Dataset entries
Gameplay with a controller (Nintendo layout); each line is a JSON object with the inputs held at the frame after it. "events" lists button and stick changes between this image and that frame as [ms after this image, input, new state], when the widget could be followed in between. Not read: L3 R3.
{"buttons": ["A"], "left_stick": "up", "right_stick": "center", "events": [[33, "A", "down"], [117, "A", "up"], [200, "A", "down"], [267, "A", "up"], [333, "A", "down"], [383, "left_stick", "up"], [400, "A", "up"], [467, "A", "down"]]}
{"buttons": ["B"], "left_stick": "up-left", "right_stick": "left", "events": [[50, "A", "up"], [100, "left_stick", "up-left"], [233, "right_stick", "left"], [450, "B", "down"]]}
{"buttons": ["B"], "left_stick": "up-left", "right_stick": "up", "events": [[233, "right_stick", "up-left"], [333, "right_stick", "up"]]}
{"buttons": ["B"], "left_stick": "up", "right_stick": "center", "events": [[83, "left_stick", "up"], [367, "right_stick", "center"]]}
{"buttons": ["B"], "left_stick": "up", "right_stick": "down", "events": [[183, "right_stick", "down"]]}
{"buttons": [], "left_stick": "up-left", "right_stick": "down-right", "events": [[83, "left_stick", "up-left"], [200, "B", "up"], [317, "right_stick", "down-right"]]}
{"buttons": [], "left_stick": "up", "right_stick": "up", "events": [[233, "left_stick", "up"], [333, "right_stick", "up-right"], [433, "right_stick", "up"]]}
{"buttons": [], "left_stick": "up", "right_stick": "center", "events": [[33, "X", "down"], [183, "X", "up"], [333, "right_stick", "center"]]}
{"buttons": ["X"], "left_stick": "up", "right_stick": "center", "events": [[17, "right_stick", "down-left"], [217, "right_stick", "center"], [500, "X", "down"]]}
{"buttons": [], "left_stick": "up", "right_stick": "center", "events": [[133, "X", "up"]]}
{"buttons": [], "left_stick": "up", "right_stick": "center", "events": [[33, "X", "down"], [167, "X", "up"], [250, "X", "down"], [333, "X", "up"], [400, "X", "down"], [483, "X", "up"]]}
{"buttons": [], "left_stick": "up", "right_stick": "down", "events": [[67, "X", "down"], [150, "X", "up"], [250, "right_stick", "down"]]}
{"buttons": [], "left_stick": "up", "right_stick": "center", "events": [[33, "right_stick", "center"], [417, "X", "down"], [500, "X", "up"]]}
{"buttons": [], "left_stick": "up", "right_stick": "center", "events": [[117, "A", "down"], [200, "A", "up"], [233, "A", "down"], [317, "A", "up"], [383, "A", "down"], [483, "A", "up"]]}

• **PROMPT**
In the entries above, how many lines contain the word "center"? Provide the number alone.

• **EXERCISE ANSWER**
8